Ouvido pelo 247, um dos autores da Carta reagiu inconformado com a versão do empresário: “isso é engenharia de obra feita.” No livro “Sobre Formigas e Cigarras”, onde oferece o melhor relato interno sobre a Carta, Antônio Palocci revela que o principal interlocutor, entre empresários, na redação do documento, foi João Roberto Marinho, um dos donos da Globo, que ouviu e aprovou a versão final do documento.

Mesmo quando ocorre num ambiente de salvação nacional, como se tenta criar em torno da Lava Jato — uma investigação necessária que se transformou numa ameaça a democracia — a delação de qualquer pessoa é malvista em toda parte.

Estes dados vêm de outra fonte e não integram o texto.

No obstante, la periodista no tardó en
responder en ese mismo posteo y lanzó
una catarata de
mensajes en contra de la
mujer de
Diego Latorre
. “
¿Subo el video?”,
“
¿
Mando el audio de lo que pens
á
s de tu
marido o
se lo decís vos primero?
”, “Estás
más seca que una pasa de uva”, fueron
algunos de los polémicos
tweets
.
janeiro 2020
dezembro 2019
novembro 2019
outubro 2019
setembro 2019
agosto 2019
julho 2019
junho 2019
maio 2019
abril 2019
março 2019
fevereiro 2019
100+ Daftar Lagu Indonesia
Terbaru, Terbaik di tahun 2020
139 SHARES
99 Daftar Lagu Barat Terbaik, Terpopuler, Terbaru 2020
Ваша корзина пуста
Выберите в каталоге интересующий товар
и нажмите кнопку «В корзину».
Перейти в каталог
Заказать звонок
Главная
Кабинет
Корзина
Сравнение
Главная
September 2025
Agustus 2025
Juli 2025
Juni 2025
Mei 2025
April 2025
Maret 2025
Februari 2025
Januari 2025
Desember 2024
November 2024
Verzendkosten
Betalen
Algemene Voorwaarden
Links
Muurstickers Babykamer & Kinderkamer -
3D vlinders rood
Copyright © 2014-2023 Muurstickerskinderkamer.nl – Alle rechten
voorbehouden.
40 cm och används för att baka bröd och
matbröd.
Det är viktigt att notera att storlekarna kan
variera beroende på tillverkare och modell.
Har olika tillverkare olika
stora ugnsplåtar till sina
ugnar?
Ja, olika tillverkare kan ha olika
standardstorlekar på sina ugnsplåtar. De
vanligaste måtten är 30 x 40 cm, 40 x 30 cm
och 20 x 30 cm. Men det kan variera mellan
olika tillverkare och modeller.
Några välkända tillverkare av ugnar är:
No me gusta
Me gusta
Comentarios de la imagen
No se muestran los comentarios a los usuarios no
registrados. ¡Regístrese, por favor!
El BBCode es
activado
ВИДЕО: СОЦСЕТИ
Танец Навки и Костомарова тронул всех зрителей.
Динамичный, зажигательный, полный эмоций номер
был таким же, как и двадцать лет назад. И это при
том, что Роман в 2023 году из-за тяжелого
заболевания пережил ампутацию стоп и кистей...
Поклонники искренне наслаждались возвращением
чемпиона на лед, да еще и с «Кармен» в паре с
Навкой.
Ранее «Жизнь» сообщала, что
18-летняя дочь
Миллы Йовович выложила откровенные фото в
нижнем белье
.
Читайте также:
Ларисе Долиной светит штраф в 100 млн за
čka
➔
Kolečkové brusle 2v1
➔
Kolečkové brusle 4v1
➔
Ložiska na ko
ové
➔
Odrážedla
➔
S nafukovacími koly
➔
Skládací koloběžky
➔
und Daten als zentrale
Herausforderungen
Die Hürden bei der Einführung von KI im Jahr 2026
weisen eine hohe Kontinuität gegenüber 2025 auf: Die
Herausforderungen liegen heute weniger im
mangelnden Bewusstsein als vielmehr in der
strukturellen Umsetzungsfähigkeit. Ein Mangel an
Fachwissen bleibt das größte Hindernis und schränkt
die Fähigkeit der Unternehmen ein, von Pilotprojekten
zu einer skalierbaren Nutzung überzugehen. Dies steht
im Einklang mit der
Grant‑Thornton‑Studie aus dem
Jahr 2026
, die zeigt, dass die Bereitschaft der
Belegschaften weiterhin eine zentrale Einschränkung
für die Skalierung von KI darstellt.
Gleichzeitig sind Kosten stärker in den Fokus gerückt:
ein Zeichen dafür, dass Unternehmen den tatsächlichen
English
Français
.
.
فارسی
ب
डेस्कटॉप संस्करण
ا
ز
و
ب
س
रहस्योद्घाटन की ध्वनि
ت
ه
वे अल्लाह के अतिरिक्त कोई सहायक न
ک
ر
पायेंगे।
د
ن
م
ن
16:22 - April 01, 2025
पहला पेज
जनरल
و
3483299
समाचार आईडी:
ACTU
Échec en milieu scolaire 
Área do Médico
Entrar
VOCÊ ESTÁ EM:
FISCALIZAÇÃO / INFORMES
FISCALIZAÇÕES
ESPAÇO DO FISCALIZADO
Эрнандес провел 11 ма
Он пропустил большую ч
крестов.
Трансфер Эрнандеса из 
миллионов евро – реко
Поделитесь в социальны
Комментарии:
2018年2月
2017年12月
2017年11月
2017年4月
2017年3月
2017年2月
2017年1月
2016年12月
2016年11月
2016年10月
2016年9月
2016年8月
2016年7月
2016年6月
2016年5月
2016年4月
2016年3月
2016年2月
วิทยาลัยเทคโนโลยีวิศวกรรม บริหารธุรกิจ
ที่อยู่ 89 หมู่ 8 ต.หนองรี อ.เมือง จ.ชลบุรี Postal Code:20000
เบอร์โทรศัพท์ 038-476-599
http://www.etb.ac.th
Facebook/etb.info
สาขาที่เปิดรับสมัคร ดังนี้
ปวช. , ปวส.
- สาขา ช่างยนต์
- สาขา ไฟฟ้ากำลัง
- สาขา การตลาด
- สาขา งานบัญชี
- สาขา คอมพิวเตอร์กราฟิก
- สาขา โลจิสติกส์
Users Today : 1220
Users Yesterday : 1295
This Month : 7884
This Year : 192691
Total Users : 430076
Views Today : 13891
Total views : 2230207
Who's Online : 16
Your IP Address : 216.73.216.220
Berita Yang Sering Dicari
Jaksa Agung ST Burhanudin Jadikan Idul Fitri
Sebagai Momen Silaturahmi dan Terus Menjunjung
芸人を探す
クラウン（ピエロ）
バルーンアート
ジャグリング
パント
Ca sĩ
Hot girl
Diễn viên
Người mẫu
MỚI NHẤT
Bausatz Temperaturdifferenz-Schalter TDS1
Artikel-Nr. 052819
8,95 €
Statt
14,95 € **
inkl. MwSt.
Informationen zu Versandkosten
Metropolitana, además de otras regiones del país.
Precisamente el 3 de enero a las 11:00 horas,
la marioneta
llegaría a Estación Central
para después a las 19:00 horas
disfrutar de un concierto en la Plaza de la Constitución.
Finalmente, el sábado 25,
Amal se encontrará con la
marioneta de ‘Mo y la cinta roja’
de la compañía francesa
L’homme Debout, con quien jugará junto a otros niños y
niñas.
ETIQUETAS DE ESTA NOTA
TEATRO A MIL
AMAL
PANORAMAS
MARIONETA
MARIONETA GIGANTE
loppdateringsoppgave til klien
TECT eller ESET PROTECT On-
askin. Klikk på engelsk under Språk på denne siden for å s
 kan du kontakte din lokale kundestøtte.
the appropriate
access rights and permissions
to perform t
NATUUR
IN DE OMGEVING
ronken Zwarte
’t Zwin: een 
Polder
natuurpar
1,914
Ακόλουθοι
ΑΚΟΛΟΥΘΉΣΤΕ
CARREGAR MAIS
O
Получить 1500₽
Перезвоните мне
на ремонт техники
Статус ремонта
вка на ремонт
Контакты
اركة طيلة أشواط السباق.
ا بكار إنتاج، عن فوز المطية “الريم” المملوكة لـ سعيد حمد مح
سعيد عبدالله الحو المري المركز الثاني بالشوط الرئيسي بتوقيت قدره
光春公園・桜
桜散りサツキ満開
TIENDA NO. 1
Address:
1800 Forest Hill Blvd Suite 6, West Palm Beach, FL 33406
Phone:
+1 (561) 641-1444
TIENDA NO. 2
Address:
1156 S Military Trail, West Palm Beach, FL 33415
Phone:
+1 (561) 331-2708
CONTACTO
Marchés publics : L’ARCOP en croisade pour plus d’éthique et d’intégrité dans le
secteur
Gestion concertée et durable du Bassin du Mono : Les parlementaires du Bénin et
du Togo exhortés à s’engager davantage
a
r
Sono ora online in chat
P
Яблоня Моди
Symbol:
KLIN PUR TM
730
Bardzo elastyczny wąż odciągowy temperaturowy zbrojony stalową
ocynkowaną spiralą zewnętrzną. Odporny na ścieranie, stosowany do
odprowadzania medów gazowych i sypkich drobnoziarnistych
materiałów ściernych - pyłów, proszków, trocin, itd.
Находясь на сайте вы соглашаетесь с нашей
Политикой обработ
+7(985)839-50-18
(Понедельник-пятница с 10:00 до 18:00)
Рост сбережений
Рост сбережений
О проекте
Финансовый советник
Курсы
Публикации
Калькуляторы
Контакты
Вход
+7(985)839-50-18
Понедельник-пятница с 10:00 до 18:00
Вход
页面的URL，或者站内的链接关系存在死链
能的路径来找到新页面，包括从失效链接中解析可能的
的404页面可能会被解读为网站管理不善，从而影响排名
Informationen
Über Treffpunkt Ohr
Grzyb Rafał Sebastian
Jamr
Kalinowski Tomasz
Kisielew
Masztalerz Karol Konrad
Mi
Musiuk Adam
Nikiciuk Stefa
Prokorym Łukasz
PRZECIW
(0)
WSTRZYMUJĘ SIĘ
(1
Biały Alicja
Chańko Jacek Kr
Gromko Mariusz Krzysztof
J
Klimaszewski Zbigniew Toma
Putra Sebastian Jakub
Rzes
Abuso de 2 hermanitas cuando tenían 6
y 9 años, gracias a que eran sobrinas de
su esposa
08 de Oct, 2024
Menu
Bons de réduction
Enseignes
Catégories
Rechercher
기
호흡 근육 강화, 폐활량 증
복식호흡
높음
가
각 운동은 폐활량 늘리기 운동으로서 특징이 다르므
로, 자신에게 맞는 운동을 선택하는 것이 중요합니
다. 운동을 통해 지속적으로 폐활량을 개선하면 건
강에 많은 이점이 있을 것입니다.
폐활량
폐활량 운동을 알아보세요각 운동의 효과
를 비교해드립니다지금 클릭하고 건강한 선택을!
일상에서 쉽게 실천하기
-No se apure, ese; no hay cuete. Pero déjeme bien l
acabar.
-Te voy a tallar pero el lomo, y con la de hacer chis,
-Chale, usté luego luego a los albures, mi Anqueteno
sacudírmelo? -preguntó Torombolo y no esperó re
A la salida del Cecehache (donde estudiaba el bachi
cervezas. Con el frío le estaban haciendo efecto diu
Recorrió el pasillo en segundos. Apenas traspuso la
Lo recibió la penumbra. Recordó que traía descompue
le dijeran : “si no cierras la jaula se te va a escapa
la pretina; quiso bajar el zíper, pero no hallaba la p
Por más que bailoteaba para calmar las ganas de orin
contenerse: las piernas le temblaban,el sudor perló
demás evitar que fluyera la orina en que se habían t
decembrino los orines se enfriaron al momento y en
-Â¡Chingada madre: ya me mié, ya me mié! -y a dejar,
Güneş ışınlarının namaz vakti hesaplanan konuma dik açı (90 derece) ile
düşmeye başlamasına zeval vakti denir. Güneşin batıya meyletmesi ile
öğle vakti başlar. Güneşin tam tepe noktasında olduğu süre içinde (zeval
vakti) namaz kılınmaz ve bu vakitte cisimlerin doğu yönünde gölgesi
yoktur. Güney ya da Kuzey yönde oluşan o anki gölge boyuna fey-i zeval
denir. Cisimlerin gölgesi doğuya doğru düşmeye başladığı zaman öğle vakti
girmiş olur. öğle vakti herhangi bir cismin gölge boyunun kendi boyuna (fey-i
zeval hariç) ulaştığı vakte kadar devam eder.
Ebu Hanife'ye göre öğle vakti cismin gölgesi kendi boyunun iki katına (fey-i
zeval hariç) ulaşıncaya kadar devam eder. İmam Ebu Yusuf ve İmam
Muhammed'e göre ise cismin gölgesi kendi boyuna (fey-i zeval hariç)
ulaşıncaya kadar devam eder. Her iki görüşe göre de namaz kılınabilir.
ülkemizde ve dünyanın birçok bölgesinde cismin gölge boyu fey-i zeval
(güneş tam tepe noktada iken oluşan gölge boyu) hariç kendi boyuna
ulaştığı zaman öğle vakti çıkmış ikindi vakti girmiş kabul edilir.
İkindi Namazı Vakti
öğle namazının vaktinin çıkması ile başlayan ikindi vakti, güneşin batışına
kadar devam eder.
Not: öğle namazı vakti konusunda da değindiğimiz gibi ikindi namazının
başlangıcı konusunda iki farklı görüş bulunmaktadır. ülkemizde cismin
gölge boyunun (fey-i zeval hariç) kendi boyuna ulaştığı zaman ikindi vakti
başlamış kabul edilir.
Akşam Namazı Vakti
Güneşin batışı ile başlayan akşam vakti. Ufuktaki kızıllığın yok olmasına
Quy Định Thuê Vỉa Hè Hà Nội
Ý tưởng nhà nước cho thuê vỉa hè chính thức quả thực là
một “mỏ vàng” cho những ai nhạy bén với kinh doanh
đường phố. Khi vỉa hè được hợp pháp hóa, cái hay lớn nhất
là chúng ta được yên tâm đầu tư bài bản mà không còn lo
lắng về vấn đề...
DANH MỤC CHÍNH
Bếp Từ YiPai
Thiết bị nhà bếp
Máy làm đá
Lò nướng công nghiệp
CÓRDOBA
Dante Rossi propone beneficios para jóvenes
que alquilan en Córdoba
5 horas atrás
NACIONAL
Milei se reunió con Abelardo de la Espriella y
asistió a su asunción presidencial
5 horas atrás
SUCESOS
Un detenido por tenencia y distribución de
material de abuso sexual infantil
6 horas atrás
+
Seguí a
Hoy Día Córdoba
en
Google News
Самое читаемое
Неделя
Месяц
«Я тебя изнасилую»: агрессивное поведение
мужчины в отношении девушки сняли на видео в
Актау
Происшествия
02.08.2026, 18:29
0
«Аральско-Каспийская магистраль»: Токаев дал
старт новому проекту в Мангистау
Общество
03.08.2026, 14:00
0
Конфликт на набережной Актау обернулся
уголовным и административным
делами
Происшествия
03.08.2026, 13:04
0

Como ensinou o filósofo Isaiah Berlim, os bons princípios éticos são aqueles que não atendem a nossos interesses. A delação, não custa lembrar, é uma demonstração de deslealdade, que não se apoia em nenhum compromisso ético — pois todo delator atua, em primeiro lugar, para prejudicar alguém em nome do interesse próprio.

Nos primeiros meses de sua longa preventiva, o filho Marcelo Odebrecht usava o jargão “dedurar” e disse que havia ensinado as filhas que o ato de dedurar alguém por uma falta cometida cometida poderia ser até mais grave do que a própria falta. Valores, como se diz por aí.

Deu para entender a novela de classe?